- [Your goal]: Once the line containing "The head of the man wearing tan cowboy hat is" is found, please set it down along with each following line, exactly, to the end of the material.

- [Data]:
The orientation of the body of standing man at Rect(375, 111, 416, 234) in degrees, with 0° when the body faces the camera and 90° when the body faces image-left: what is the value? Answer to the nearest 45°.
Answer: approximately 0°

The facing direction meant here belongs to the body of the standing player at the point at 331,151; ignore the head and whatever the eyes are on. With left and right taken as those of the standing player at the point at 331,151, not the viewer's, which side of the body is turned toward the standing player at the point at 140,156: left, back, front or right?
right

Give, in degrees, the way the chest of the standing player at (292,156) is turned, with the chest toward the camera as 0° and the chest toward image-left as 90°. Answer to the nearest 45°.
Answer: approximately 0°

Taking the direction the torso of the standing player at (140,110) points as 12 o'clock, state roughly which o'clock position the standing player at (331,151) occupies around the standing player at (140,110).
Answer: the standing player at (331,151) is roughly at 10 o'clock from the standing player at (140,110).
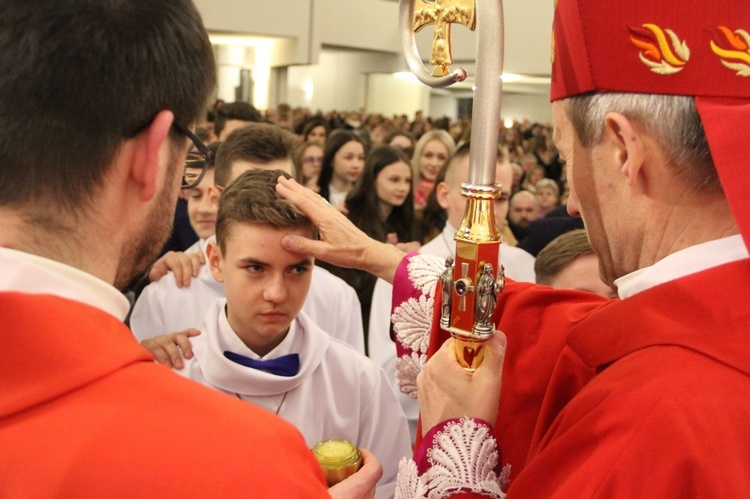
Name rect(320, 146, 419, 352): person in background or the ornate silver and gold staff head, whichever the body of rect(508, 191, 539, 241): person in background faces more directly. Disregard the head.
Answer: the ornate silver and gold staff head

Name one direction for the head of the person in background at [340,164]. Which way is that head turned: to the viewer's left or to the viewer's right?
to the viewer's right

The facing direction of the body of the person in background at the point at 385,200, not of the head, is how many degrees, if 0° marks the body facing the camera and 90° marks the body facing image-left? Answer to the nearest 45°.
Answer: approximately 315°

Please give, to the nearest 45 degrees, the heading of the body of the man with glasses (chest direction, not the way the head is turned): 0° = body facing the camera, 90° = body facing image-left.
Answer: approximately 225°

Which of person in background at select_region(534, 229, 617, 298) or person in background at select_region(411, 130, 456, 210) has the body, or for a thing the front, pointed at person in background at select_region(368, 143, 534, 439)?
person in background at select_region(411, 130, 456, 210)

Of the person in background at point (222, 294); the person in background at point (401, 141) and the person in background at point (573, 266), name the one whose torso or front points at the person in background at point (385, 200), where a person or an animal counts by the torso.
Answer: the person in background at point (401, 141)

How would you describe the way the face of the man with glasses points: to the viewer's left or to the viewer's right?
to the viewer's right

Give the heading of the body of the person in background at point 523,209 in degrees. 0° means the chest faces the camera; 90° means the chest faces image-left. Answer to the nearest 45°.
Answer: approximately 0°
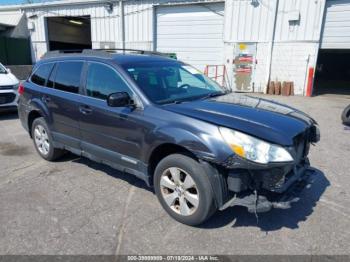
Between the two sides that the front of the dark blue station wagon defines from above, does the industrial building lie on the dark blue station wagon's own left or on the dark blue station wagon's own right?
on the dark blue station wagon's own left

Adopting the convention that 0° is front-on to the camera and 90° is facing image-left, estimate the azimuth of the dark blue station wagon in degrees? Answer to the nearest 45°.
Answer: approximately 315°
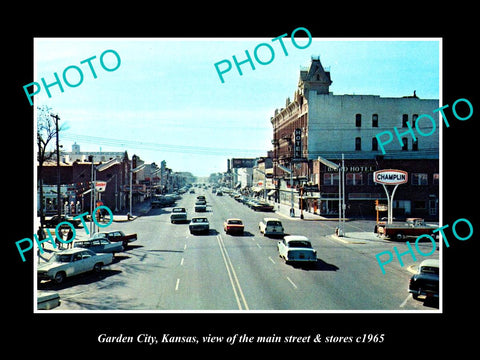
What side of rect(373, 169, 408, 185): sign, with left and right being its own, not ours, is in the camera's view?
front
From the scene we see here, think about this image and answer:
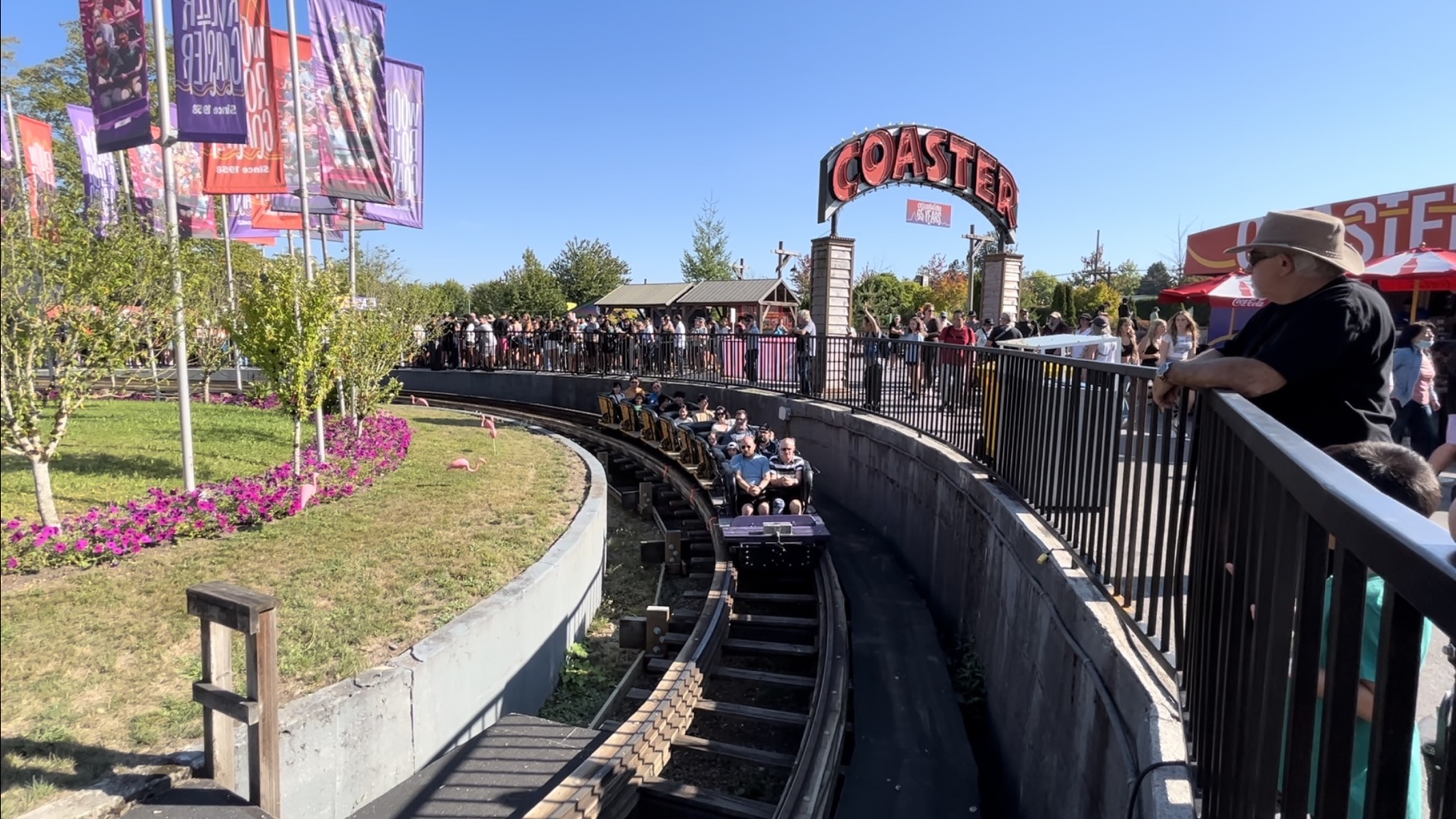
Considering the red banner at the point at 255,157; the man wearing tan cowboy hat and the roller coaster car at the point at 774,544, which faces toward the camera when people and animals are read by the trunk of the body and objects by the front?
the roller coaster car

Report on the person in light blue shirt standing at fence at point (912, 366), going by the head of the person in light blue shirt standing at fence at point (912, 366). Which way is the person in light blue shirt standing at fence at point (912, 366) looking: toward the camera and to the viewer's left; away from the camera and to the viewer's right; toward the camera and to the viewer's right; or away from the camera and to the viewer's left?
toward the camera and to the viewer's left

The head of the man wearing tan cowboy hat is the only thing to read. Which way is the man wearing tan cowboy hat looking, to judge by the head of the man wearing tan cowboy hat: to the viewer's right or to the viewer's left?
to the viewer's left

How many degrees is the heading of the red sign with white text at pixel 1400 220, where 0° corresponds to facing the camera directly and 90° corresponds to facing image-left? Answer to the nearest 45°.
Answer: approximately 45°

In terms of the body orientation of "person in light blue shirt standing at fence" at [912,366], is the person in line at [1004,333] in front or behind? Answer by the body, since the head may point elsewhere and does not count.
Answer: behind

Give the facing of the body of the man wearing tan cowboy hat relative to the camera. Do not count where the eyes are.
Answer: to the viewer's left

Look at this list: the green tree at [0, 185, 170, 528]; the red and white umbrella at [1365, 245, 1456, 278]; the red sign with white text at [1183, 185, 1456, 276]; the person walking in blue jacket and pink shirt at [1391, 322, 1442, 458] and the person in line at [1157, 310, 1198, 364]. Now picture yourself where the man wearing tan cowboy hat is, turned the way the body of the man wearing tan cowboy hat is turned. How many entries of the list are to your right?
4

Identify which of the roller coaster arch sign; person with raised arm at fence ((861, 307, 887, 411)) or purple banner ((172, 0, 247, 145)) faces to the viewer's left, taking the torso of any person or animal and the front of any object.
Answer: the person with raised arm at fence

- [Answer]:
The head of the man wearing tan cowboy hat is the only thing to read. Which way is the man wearing tan cowboy hat looking, to judge by the head of the man wearing tan cowboy hat: to the viewer's right or to the viewer's left?
to the viewer's left

How many degrees is the heading of the red sign with white text at pixel 1400 220, where 0° corresponds to facing the camera directly and 90° corresponds to facing image-left? Answer to the nearest 45°.
Answer: approximately 45°

In terms of the body orientation of "person in light blue shirt standing at fence" at [912,366], is the person in line at [1004,333] in front or behind? Answer by the body, since the head may point elsewhere and does not count.
Answer: behind

Give the facing of the body of the man wearing tan cowboy hat relative to the camera. Do not count where the eyes are.
Answer: to the viewer's left

Look at this list: the green tree at [0, 185, 170, 528]; the red and white umbrella at [1365, 245, 1456, 278]; the red sign with white text at [1183, 185, 1456, 276]; the person walking in blue jacket and pink shirt at [1391, 322, 1442, 458] and the person in line at [1157, 310, 1198, 364]. Now picture yourself where the man wearing tan cowboy hat is, turned the way the body of the man wearing tan cowboy hat is turned. How many entries of the list are to your right?
4

Identify which of the roller coaster arch sign; person with raised arm at fence ((861, 307, 887, 411)) or purple banner ((172, 0, 247, 145)) faces to the viewer's left, taking the torso of any person or animal and the front of any object.
Answer: the person with raised arm at fence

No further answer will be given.